(QUESTIONS ON THE MATERIAL)
1. Reproduce the part of the account of moving to Germany during a pandemic from "Who would have" up to and including "to stay here.".
2. Carry on the account of moving to Germany during a pandemic from the point where it ends.

:: EXCERPTED TEXT ::

Who would have thought that moving to Germany during a pandemic would be so hard? I mean, besides every single person who is crazy enough to even consider doing such a thing…
As expected, a lot of unexpected issues came up during my move to Germany, including getting an email 5 days before my flight telling me to cancel EVERYTHING. But I am happy to say that I finally arrived on July 7th, despite obstacles that were really pushing against me. Now I have been here for two weeks, I am officially out of quarantine, and ready to take on the mile long list of things I have to do in order for me to stay here.
About a month before I flew out to Germany, I purchased my plane ticket on the advice of a contracted company who was helping me with my move. They told me that I was already pre-approved for my work visa and that restrictions would allow me to travel after July 1st. Two weeks before that flight, my original non-stop flight was cancelled (which was *easily* fixed by a 1.5 hour hold on with the airline) and then I found out that my dog, Tycho, would not be able to go fly with me because of COVID-related pet travel restrictions (not *easily* fixable). After going through that, I emailed the contracting company, asking them if I was still okay to go and mentioned that I didn’t want any more surprises before I left. They assured me that everything was okay, but then I got the email from them, 5 days before my flight, saying that I would not be able to get into the country and that I should cancel everything. The flight, the temporary housing, the car…everything.

:::
:: SUPPLIED ENTRIES ::

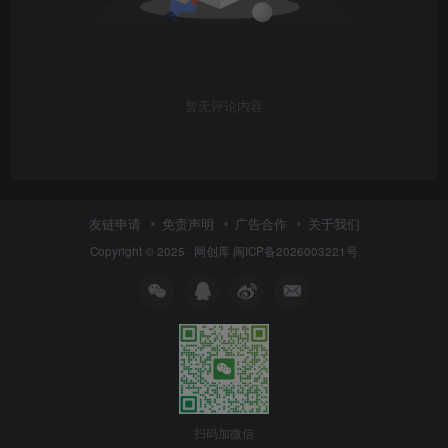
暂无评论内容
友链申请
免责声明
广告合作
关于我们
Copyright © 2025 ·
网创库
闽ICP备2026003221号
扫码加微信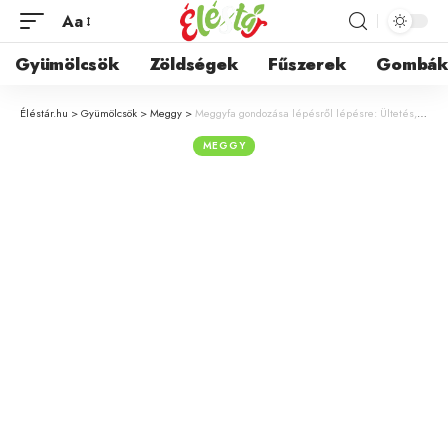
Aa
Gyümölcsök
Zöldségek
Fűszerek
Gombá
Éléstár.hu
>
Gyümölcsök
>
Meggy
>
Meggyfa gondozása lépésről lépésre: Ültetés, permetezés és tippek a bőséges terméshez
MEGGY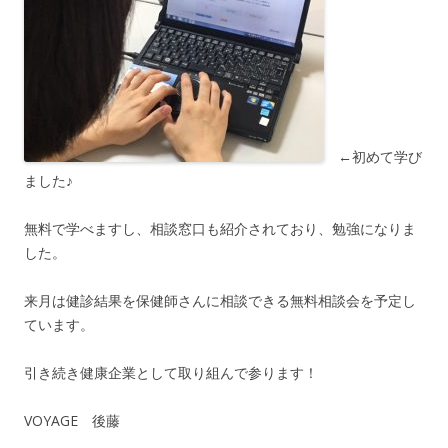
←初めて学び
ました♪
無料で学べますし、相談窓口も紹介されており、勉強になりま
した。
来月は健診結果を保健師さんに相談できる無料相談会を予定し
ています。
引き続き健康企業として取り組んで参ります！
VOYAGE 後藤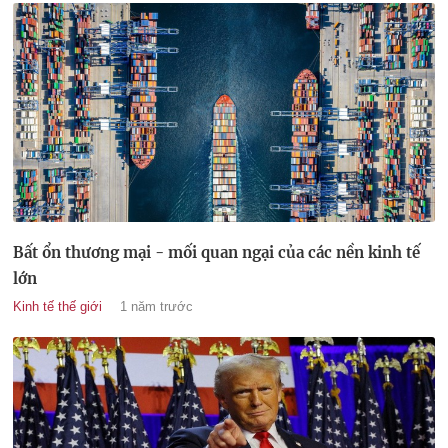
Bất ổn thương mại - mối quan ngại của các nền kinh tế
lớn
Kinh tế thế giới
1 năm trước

:::
:: SUPPLIED ENTRIES ::

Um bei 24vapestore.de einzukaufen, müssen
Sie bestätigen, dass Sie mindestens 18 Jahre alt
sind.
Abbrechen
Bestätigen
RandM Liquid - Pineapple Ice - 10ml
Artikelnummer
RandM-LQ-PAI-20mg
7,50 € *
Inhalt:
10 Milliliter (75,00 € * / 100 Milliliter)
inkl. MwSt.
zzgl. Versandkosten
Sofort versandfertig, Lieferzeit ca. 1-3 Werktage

:::

(REPLIES)
1.
Who would have thought that moving to Germany during a pandemic would be so hard? I mean, besides every single person who is crazy enough to even consider doing such a thing…
As expected, a lot of unexpected issues came up during my move to Germany, including getting an email 5 days before my flight telling me to cancel EVERYTHING. But I am happy to say that I finally arrived on July 7th, despite obstacles that were really pushing against me. Now I have been here for two weeks, I am officially out of quarantine, and ready to take on the mile long list of things I have to do in order for me to stay here.

2.
I was so upset! Moving to a new country can have an emotional toll on you. I had spent a majority of the last few weeks saying goodbye to friends and family, only to be told this news in the final days. About four hours later, with some coffee and light shopping in between to cheer me up, I was ready to fight. It just seemed crazy to me that I, an essential worker who was already pre-approved for a work visa, couldn’t get into the country. So I spent the rest of the evening doing research and then woke up early to call every German embassy in the US until I could get someone on the phone.
Finally, someone at the New York embassy called me back. We spoke for 5 minutes and she was already able to tell me that I had all the documents I needed. So I called the contracting company that was helping me and basically proclaimed, “Ready or not, I am coming!”
It was a risk, but I really didn’t have anything to lose. I went to the airport, showed them my pre-approved work visa, along with a letter that I asked my company to write explaining that I was an essential employee, and no one asked me question beyond that.
Looking back on it, it made sense. I wasn’t a tourist, I already had a job, I just wanted to start the next chapter of my life. Thankfully, the airport and border patrol agreed and it went smoothly.
When I left for the airport that morning, I was thinking that it was about a 30% chance that they would reject me. So when I actually arrived, I was kind of shocked. I prepared for the worst and my adrenaline was so high that I didn’t sleep a wink on the plane. Which then lead to me having the worst week of jet lag.
I guess my life lesson from this is to listen to your gut sometimes. It ended up paying off for me and, if I didn’t do it, I would have been stuck in the states for another 2 or so months.
Since I left from Colorado, a less riskful state, my quarantine allowed me to travel for essential things and walk/hangout outside. So I have spent some time at the Isar, a few bier gardens, and bike rides around the Starnberger See.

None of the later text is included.